Dataset entries
Content starts

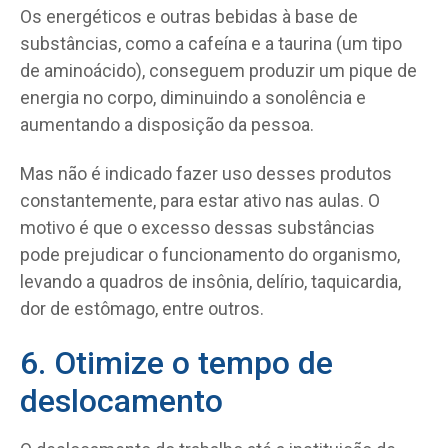
Os energéticos e outras bebidas à base de
substâncias, como a cafeína e a taurina (um tipo
de aminoácido), conseguem produzir um pique de
energia no corpo, diminuindo a sonolência e
aumentando a disposição da pessoa.
Mas não é indicado fazer uso desses produtos
constantemente, para estar ativo nas aulas. O
motivo é que o excesso dessas substâncias
pode prejudicar o funcionamento do organismo,
levando a quadros de insônia, delírio, taquicardia,
dor de estômago, entre outros.
6. Otimize o tempo de
deslocamento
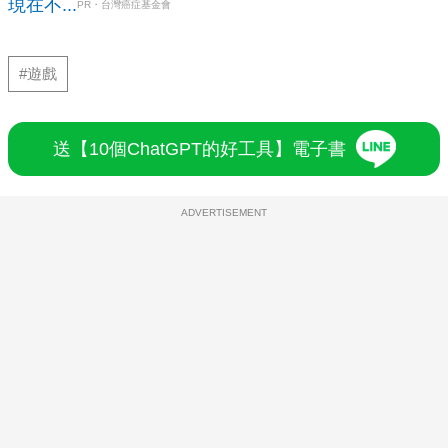
現在不...
PR・台灣癌症基金會
#遊戲
送【10個ChatGPT的好工具】電子書
ADVERTISEMENT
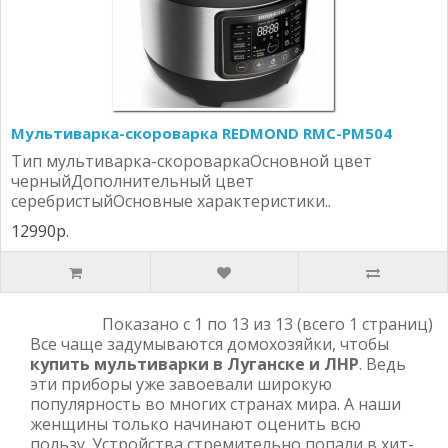
Мультиварка-скороварка REDMOND RMC-PM504
Тип мультиварка-скороваркаОсновной цвет
черныйДополнительный цвет
серебристыйОсновные характеристики..
12990р.
Показано с 1 по 13 из 13 (всего 1 страниц)
Все чаще задумываются домохозяйки, чтобы
купить мультиварки в Луганске и ЛНР
. Ведь
эти приборы уже завоевали широкую
популярность во многих странах мира. А наши
женщины только начинают оценить всю
пользу. Устройства стремительно попали в хит-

Content ends

Task to complete
Reproduce the text of every item above word for word, leaving out the pictures.

Task result
Os energéticos e outras bebidas à base de
substâncias, como a cafeína e a taurina (um tipo
de aminoácido), conseguem produzir um pique de
energia no corpo, diminuindo a sonolência e
aumentando a disposição da pessoa.
Mas não é indicado fazer uso desses produtos
constantemente, para estar ativo nas aulas. O
motivo é que o excesso dessas substâncias
pode prejudicar o funcionamento do organismo,
levando a quadros de insônia, delírio, taquicardia,
dor de estômago, entre outros.
6. Otimize o tempo de
deslocamento
現在不...
PR・台灣癌症基金會
#遊戲
送【10個ChatGPT的好工具】電子書
ADVERTISEMENT
Мультиварка-скороварка REDMOND RMC-PM504
Тип мультиварка-скороваркаОсновной цвет
черныйДополнительный цвет
серебристыйОсновные характеристики..
12990р.
Показано с 1 по 13 из 13 (всего 1 страниц)
Все чаще задумываются домохозяйки, чтобы
купить мультиварки в Луганске и ЛНР
. Ведь
эти приборы уже завоевали широкую
популярность во многих странах мира. А наши
женщины только начинают оценить всю
пользу. Устройства стремительно попали в хит-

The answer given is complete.